Now, the second part is where I diverge from the official solution. Here’s the problem description:
b) Again, we suppose that a list contains elements that are lists themselves. But this time the objective is to sort the elements according to their length frequency; i.e. in the default, sorting is done ascendingly, lists with rare lengths are placed [first], others with a more frequent length come later.
And the expected call and result is
[scala]
scala> lsortFreq(List(List("a", "b", "c"), List("d", "e"), List("f", "g", "h"), List("d", "e"), List("i", "j", "k", "l"), List("m", "n"), List("o")))
res1: List[List[java.lang.String]] = List(List(i, j, k, l), List(o), List(a, b, c), List(f, g, h), List(d, e), List(d, e), List(m, n))[/scala]

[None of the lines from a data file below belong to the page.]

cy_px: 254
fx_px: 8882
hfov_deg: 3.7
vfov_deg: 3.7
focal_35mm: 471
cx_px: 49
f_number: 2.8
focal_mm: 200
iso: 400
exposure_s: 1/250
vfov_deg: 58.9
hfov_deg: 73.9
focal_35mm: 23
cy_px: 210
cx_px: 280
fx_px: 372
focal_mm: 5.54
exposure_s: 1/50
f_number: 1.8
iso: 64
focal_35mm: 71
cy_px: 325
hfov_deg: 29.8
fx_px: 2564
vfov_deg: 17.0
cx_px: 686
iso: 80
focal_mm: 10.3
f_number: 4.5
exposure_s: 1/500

First, let’s look at what they presented as the solution. It referenced functions from other files, but I have included them all here for easy of viewing.
[scala]
def lsortFreq[A](ls: List[List[A]]): List[List[A]] = {
val freqs = Map(encode(ls map { _.length } sort { _ < _ }) map { _.swap }:_*)
ls sort { (e1, e2) => freqs(e1.length) < freqs(e2.length) }
}
def encode[T](ls: List[T]): List[(Int, T)] = {
val packedList = pack(ls)
packedList map {list => (list.length, list.head)}
}
def pack[T](ls: List[T]): List[List[T]] = ls match {
case Nil => Nil
case h :: tail => (h :: tail.takeWhile(_ == h)) :: pack(tail.dropWhile(_ == h))
}
[/scala]
I think this is very confusing code. It’s calling the encode function which does run-length encoding of the passed-in thing. It then uses a Map of these encodings to sort the passed-in list. The presence of five underscores in the first line, obscures where those parameters are coming from, and the final underscore is actually part of the _* method of the Array class!

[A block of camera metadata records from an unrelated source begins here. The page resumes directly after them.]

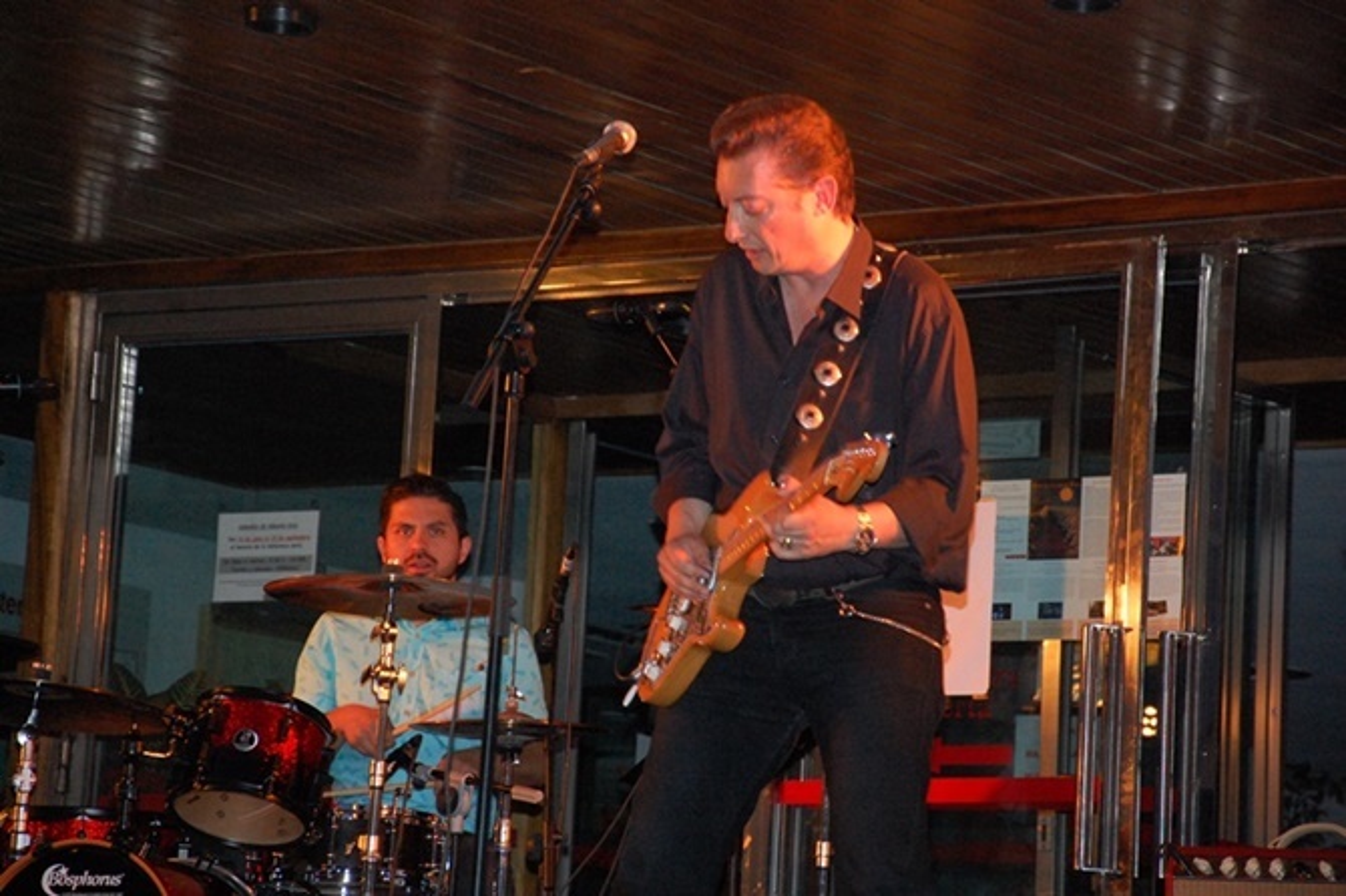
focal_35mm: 158
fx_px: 5886
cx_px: 673
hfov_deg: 13.0
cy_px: 448
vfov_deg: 8.7
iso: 1600
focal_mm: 105
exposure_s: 1/60
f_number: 5.6
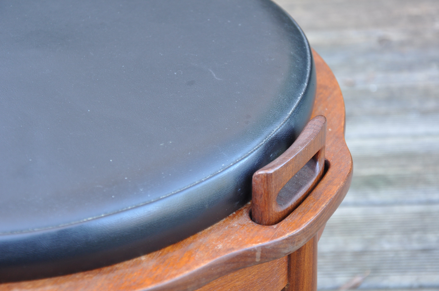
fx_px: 950
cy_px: 146
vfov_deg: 17.4
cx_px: 220
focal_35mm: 78
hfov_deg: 26.0
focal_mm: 52
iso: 500
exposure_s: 1/30
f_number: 5.6
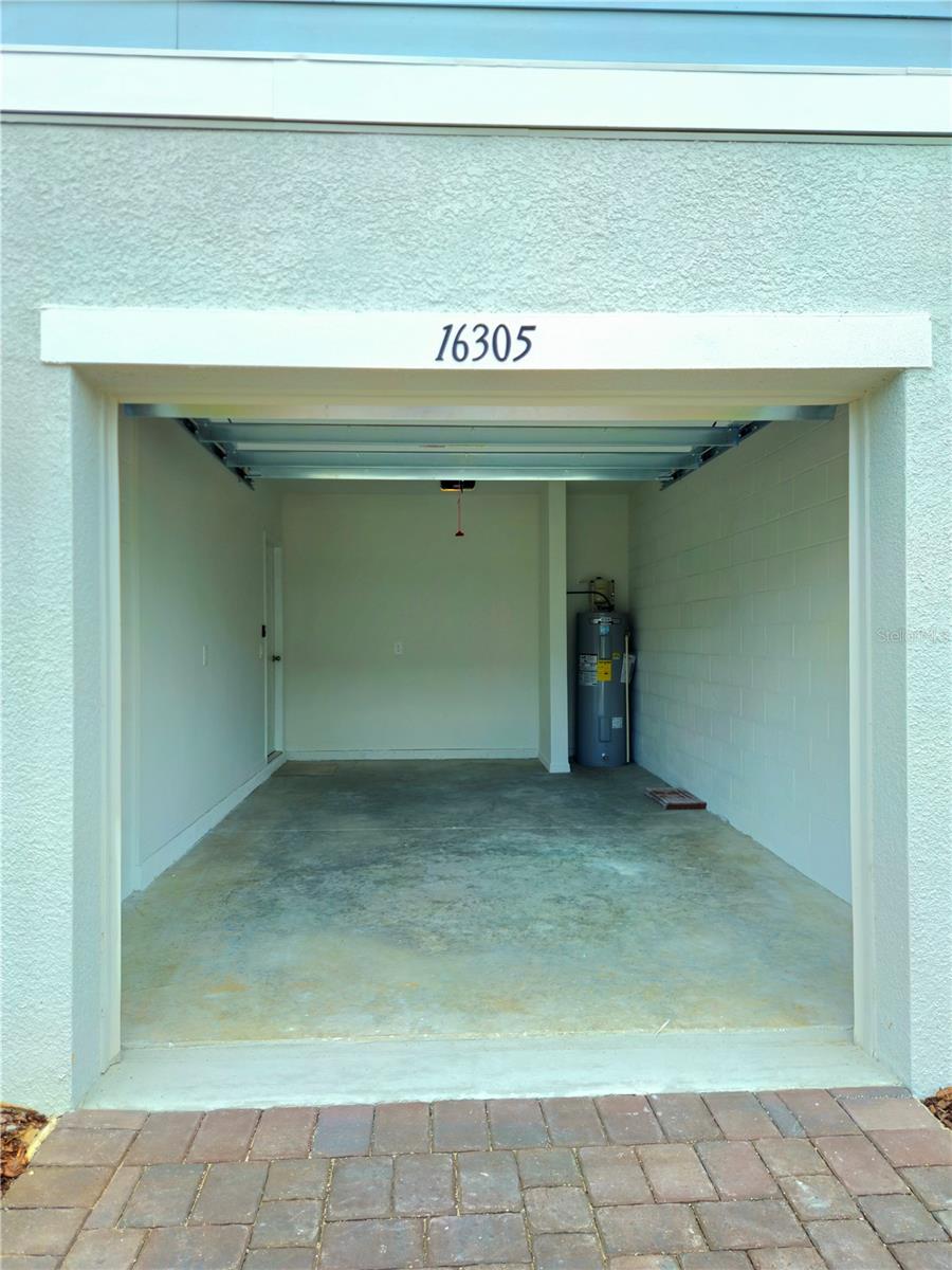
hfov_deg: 58.9
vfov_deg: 73.9
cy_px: 635
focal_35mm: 23
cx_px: 476
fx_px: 843
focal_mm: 5.4
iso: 25
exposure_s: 1/323
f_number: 1.8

My solution, while being a longer function, is far more readable, in my opinion. And, it’s the same number of lines as the three-method solution. Here it is
[scala]
def lsortFreq[T](ls: List[List[T]]) = {
val lengthMap = scala.collection.mutable.Map[Int, Int]()
for (l <- ls) {
val len = l.length
if (!lengthMap.contains(len)) {
lengthMap(len) = 1
} else {
lengthMap(len) += 1
}
}
ls sortWith {(a, b) => lengthMap(a.length) < lengthMap(b.length)}
}
[/scala]
In my function, I created a mutable Map and then iterate over the list, getting each item’s length, and then keep a running tally of how many items had that length. The map has these lengths as its keys, and the number of items with that length as its values. Get it? I then sort the original list by having each item in the comparison lookup how many items share its length, and use that as the sort criterion.

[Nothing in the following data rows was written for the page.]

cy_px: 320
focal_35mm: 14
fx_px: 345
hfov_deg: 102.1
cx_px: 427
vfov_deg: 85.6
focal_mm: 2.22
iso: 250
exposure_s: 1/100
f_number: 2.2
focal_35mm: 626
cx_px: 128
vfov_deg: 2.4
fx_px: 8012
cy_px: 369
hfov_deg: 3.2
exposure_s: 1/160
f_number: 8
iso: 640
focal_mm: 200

I have no idea which of these solutions is more efficient. For small problems like this, I doubt there’s any measurable difference. But I do believe that my solution is easier to read and understand. So much so, in fact, that I think someone who is not familiar with Scala would be able to easily figure out what it’s doing. I don’t know that the same can be said of the other solution.
I got criticized for promoting terse code in this article, so this is my attempt at balance.
Note: I did change the inputs to these functions from symbols to strings. The code formatter I use on the blog wasn’t colorizing things properly when there were symbols involved.